• **PASSAGE TO READ**:
■ ■ ■ ■
Re: [RFC] tools/memory-model: Rule out OOTA

From: Jonas Oberhauser
Date: Fri Jan 17 2025 - 11:46:25 EST




Am 1/17/2025 um 4:52 PM schrieb Alan Stern:
On Thu, Jan 16, 2025 at 06:02:18PM -0500, Alan Stern wrote:
On Thu, Jan 16, 2025 at 08:08:22PM +0100, Jonas Oberhauser wrote:
I would say that the approach with volatile is overzealous because it tries
to create a "local" order solution to the problem that only requires a
"global" ordering solution. Since not every semantic dependency needs to
provide order in C++ -- only the cycle of dependencies -- it is totally ok
to add too many semantic dependency edges to a program, even those that are
not going to be exactly maintained by every compiler, as long as we can
ensure that globally, no dependency cycle occurs.

But then how would you characterize semantic dependencies, if you want
to allow the definition to include some dependencies that aren't
semantic but not so many that you ever create a cycle? This sounds like
an even worse problem than we started with!

An interesting side comment on this issue...

This is a slight variation of the example on page 19 (section 4.3) of
the paper. (Pretend this is actually C++ code, the shared variables are
all atomic, and their accesses are all relaxed.)

bool x, y, z;

void P0(bool *x, bool *y, bool *z) {
bool r1, r2;

r1 = *x;
r2 = *y;

*z = (r1 != r2);
}

The paper points out that although there is an apparent semantic
dependency from the load of x to the store to z, if the compiler is
allowed not to handle atomics as quasi volatile then the dependency
can be broken. Nevertheless, I am not able to think of a program that
could exhibit OOTA as a result of breaking the semantic dependency. The
best I can come up with is this:

[P0 as above]

void P1(bool *x, bool *y, bool *z) {
bool r3;

r3 = z;
x = r3;
}

void P2(bool *x, bool *y, bool *z) {
y = true;
}

exists (x=true /\ z=true)

If P2 were not present, this result could not occur in any physical
execution, even if the dependency in P0 is broken. With P2 this result
isn't OOTA, even in executions where P0 ends up storing z before loading
x, because P2 could have executed first, then P0, then P1.

So perhaps this is an example of what you were talking about -- a
dependency which may or may not be semantic, but either way cannot lead
to OOTA.

Yes, that looks like an example of what I have in mind.

If at the model level we just say "yes there is a dependency, but no it does not give any ordering guarantee", then the compiler is still free to break the dependency like in your example.

A thread P3 { r1 = z; atomic_thread_fence(); r2 = y; }
could still observe r2 == false, r1 == true, "showing" that the dependency was broken.

This would not violate such a model.

(if we consider consume, then that would need to restrict the compiler from eliminating the dependency like this)

That is not to say that I am 100% sure that it is possible to define sdep correctly to make this work.
One problem is if the compiler merges two threads (with an OOTA cycle of 3+ threads), it can turn sdep;rfe;sdep;rfe into sdep;rfi;sdep;rfe.
If sdep is too naive then it is easy to come up with counter examples where this sdep;rfi;sdep no longer provides ordering, making the whole sdep;rfe cycle possible.

I am not sure if sdep can be formalized in a way that ensures that this sdep;rfi;sdep edge would still need to be preserved.

Of course one could have inter-thread semantic dependencies and only forbid
isdep ; rf (e?)
from being reflexive...

Best wishes,
jonas
■ ■ ■ ■
• **RECORD EXTRACTS**:
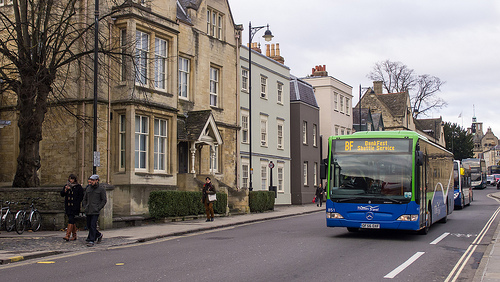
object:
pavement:
[2, 200, 322, 252]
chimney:
[372, 79, 385, 96]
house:
[335, 77, 437, 137]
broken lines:
[383, 250, 427, 277]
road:
[35, 243, 307, 281]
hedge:
[250, 188, 276, 213]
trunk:
[10, 100, 46, 187]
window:
[260, 73, 269, 100]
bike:
[0, 198, 17, 234]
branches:
[7, 13, 145, 81]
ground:
[394, 95, 423, 135]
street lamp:
[247, 23, 274, 191]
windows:
[206, 1, 225, 40]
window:
[259, 111, 270, 147]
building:
[235, 21, 295, 211]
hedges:
[145, 188, 229, 219]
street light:
[249, 22, 276, 46]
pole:
[247, 43, 255, 193]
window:
[136, 28, 153, 85]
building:
[469, 101, 499, 179]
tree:
[3, 18, 100, 215]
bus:
[322, 130, 457, 236]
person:
[201, 177, 218, 222]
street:
[94, 127, 408, 280]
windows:
[117, 111, 127, 172]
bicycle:
[15, 202, 44, 234]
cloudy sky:
[228, 0, 498, 129]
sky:
[429, 0, 497, 81]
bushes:
[148, 191, 226, 215]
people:
[82, 172, 107, 248]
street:
[112, 245, 474, 278]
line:
[432, 230, 452, 248]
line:
[477, 211, 498, 241]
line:
[451, 245, 476, 269]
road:
[304, 226, 402, 278]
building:
[292, 75, 324, 202]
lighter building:
[239, 45, 298, 194]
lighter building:
[307, 71, 359, 145]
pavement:
[4, 203, 154, 263]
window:
[240, 113, 251, 147]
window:
[242, 164, 250, 192]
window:
[134, 111, 150, 171]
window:
[259, 158, 273, 192]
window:
[277, 79, 284, 105]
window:
[278, 117, 286, 149]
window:
[276, 159, 285, 193]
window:
[302, 160, 309, 186]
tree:
[372, 61, 445, 101]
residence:
[6, 2, 246, 222]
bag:
[207, 193, 217, 202]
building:
[0, 0, 235, 221]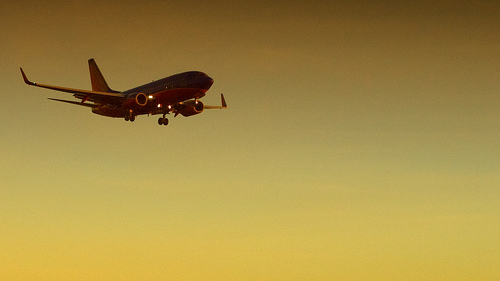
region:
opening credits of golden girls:
[13, 15, 326, 227]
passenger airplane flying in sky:
[18, 32, 318, 227]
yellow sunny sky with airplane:
[17, 39, 377, 219]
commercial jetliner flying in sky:
[11, 27, 273, 173]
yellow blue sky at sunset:
[246, 47, 455, 247]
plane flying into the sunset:
[13, 23, 399, 264]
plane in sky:
[11, 25, 284, 187]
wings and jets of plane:
[13, 35, 250, 177]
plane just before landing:
[8, 17, 350, 208]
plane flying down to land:
[12, 32, 317, 172]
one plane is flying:
[18, 52, 245, 125]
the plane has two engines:
[115, 77, 270, 140]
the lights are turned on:
[117, 87, 264, 127]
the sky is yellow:
[234, 66, 377, 255]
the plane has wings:
[6, 62, 281, 154]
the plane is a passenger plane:
[58, 35, 335, 194]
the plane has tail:
[65, 39, 222, 135]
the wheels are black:
[89, 107, 219, 145]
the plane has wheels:
[97, 107, 230, 148]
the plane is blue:
[15, 42, 310, 149]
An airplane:
[22, 53, 246, 129]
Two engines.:
[122, 91, 206, 121]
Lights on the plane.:
[146, 93, 181, 114]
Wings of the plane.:
[19, 68, 253, 114]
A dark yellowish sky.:
[244, 4, 473, 277]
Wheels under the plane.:
[153, 114, 174, 126]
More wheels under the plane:
[117, 112, 138, 125]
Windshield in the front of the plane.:
[190, 67, 215, 88]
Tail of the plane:
[57, 56, 127, 125]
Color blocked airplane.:
[65, 62, 240, 132]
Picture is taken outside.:
[14, 10, 489, 270]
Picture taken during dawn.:
[22, 17, 408, 243]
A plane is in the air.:
[14, 19, 411, 260]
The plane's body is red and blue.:
[15, 55, 256, 140]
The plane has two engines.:
[94, 91, 218, 133]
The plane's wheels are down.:
[118, 105, 175, 130]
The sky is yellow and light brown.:
[259, 45, 396, 272]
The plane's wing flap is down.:
[62, 84, 120, 118]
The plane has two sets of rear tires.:
[114, 108, 181, 150]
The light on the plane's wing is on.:
[22, 65, 42, 92]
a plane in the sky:
[19, 50, 226, 135]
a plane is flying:
[13, 47, 228, 133]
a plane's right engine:
[119, 90, 148, 112]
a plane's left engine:
[175, 97, 202, 122]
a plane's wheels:
[156, 115, 171, 130]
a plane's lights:
[153, 102, 168, 107]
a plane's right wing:
[8, 66, 119, 108]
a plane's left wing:
[200, 92, 230, 113]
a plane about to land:
[11, 51, 224, 138]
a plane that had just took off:
[14, 38, 266, 138]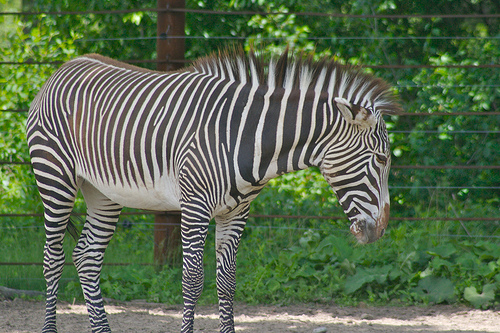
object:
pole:
[62, 53, 183, 86]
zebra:
[23, 47, 405, 333]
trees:
[3, 2, 495, 201]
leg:
[25, 114, 76, 333]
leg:
[72, 184, 123, 319]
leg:
[172, 191, 214, 331]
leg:
[214, 194, 250, 333]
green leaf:
[464, 284, 496, 309]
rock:
[315, 327, 326, 332]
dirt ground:
[1, 297, 499, 330]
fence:
[0, 13, 499, 266]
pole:
[154, 0, 184, 266]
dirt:
[0, 299, 499, 331]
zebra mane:
[180, 41, 404, 115]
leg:
[180, 183, 211, 333]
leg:
[213, 205, 247, 328]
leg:
[72, 188, 124, 325]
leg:
[25, 130, 78, 326]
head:
[320, 98, 390, 244]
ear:
[334, 97, 374, 129]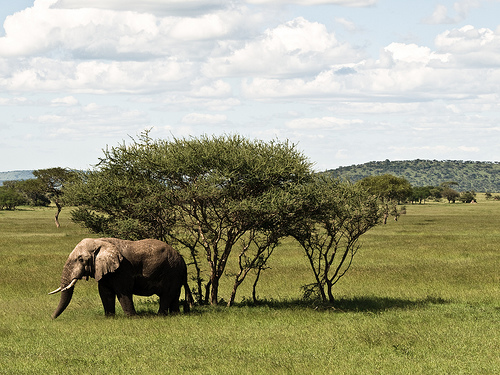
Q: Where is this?
A: This is at the field.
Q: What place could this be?
A: It is a field.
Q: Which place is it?
A: It is a field.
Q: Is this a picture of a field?
A: Yes, it is showing a field.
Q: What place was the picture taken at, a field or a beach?
A: It was taken at a field.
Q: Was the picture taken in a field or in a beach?
A: It was taken at a field.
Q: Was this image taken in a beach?
A: No, the picture was taken in a field.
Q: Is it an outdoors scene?
A: Yes, it is outdoors.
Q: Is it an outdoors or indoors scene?
A: It is outdoors.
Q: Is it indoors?
A: No, it is outdoors.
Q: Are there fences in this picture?
A: No, there are no fences.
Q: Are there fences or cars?
A: No, there are no fences or cars.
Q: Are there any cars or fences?
A: No, there are no fences or cars.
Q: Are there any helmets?
A: No, there are no helmets.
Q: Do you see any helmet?
A: No, there are no helmets.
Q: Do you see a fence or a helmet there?
A: No, there are no helmets or fences.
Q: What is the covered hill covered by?
A: The hill is covered by the tree.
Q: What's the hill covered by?
A: The hill is covered by the tree.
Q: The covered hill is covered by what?
A: The hill is covered by the tree.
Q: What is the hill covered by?
A: The hill is covered by the tree.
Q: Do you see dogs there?
A: No, there are no dogs.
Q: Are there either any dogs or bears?
A: No, there are no dogs or bears.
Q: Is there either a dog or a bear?
A: No, there are no dogs or bears.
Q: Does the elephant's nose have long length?
A: Yes, the nose is long.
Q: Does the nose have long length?
A: Yes, the nose is long.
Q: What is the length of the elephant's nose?
A: The nose is long.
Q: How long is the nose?
A: The nose is long.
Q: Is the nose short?
A: No, the nose is long.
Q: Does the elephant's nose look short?
A: No, the nose is long.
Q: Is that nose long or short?
A: The nose is long.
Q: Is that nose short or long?
A: The nose is long.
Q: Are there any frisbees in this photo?
A: No, there are no frisbees.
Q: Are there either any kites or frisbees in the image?
A: No, there are no frisbees or kites.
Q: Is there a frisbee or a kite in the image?
A: No, there are no frisbees or kites.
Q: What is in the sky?
A: The clouds are in the sky.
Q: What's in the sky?
A: The clouds are in the sky.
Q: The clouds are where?
A: The clouds are in the sky.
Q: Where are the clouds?
A: The clouds are in the sky.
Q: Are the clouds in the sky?
A: Yes, the clouds are in the sky.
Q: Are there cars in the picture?
A: No, there are no cars.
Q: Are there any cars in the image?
■ ■ ■ ■
• **WHAT TO WORK ON**:
(a) Quote the memory-model email, starting at "This would not" and ending at "sdep;rfe;sdep;rfe into sdep;rfi;sdep;rfe.".
(b) In the memory-model email, which page and section of the paper hold the example that the P0 code slightly varies?
(c) Name every thread labeled with a P and a number in the memory-model email.
Work only from the memory-model email, not the listing.

• **WRITTEN ANSWERS**:
(a)
This would not violate such a model.

(if we consider consume, then that would need to restrict the compiler from eliminating the dependency like this)

That is not to say that I am 100% sure that it is possible to define sdep correctly to make this work.
One problem is if the compiler merges two threads (with an OOTA cycle of 3+ threads), it can turn sdep;rfe;sdep;rfe into sdep;rfi;sdep;rfe.

(b) Page 19, section 4.3.

(c) P0, P1, P2, P3